* AUFGABENSTELLUNG: Welche Ursachen nennt der Text über den vorzeitigen Samenerguss für dessen erworbene Form? Führe sie alle auf.

* TEXTAUSZUG:
Ejaculatio praecox ist der vorzeitige Samenerguss, die häufigste sexuelle Funktionsstörung des Mannes mit einer Häufigkeit von etwa 20 bis 30 Prozent. Definiert ist sie durch einen Samenerguss innerhalb von etwa einer Minute nach dem Eindringen, fehlende Kontrolle über den Zeitpunkt und Leidensdruck bei einem oder beiden Partnern. Die mittlere Zeit bis zum Samenerguss liegt bei Männern ohne Störung bei fünf bis sechs Minuten.
Formen: Die lebenslange Form besteht seit dem ersten Geschlechtsverkehr und hat überwiegend neurobiologische Ursachen, vermutlich eine Veränderung im Serotonin-Stoffwechsel. Die erworbene Form tritt später auf und hat oft eine fassbare Ursache: Erektionsstörung, bei der der Mann sich beeilt, bevor die Erektion nachlässt, Prostatitis, Schilddrüsenüberfunktion, Beziehungsprobleme oder Stress. Daneben gibt es die gefühlte Form, bei der die Zeit objektiv normal ist.
Behandlung: Verhaltenstechniken wie Stopp-Start und Squeeze helfen vielen Männern, besonders in Kombination mit Sexualberatung. Betäubende Cremes oder Sprays mit Lidocain verzögern den Samenerguss um das Drei- bis Sechsfache. Dapoxetin, ein kurz wirksames Antidepressivum aus der Gruppe der Serotonin-Wiederaufnahmehemmer, ist als einziges Medikament zugelassen und wird ein bis drei Stunden vor dem Verkehr eingenommen. Andere Wirkstoffe derselben Gruppe werden als Dauertherapie außerhalb der Zulassung eingesetzt. Bei gleichzeitiger Erektionsstörung hilft ein PDE5-Hemmer.

* DIE DATEN:
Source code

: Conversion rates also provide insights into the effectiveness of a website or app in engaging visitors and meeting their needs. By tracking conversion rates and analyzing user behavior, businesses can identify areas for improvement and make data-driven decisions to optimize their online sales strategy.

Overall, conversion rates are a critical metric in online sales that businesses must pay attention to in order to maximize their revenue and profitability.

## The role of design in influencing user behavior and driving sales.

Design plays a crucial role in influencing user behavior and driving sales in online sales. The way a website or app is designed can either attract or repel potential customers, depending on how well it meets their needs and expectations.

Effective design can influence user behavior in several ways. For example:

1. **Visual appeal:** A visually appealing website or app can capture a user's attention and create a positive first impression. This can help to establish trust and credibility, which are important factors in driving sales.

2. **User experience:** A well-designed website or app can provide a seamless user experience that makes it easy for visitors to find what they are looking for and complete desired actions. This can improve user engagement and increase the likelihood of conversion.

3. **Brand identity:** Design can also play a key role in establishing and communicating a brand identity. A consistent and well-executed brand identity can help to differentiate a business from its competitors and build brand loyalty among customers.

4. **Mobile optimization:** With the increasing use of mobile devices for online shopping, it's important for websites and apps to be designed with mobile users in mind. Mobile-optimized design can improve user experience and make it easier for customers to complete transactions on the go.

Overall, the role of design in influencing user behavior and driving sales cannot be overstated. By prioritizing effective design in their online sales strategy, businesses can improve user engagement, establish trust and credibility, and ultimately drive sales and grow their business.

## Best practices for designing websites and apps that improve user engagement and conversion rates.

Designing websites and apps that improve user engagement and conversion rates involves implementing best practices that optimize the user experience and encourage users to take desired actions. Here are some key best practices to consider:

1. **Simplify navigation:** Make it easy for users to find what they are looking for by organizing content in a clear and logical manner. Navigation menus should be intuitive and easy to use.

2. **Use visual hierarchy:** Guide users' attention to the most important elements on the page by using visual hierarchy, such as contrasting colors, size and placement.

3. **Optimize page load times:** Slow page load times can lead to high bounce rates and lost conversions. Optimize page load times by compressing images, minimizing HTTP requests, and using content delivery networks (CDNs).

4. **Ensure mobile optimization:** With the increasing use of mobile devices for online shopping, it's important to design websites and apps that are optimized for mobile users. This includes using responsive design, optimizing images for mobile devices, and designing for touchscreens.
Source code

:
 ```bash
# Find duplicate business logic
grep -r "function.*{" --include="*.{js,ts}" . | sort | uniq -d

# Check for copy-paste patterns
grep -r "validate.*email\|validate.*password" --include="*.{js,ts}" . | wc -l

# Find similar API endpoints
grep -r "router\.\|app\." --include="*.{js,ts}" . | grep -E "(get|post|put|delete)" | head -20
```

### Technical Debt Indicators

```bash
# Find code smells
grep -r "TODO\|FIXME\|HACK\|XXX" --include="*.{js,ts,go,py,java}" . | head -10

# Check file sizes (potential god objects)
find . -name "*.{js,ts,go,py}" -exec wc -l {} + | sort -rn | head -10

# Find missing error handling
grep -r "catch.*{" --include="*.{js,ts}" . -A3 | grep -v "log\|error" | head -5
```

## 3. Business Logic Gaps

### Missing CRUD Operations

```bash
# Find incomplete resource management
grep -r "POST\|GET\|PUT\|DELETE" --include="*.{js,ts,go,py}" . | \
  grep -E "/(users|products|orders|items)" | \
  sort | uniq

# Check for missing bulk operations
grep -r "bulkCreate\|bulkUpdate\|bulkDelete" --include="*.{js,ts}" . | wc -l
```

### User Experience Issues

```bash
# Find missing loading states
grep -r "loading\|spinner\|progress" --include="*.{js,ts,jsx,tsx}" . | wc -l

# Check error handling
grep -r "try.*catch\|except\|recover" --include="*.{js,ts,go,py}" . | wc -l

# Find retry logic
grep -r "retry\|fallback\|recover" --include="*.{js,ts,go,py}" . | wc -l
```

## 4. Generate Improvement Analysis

* ERGEBNIS DER AUFGABE:
- Erektionsstörung, bei der der Mann sich beeilt, bevor die Erektion nachlässt
- Prostatitis
- Schilddrüsenüberfunktion
- Beziehungsprobleme
- Stress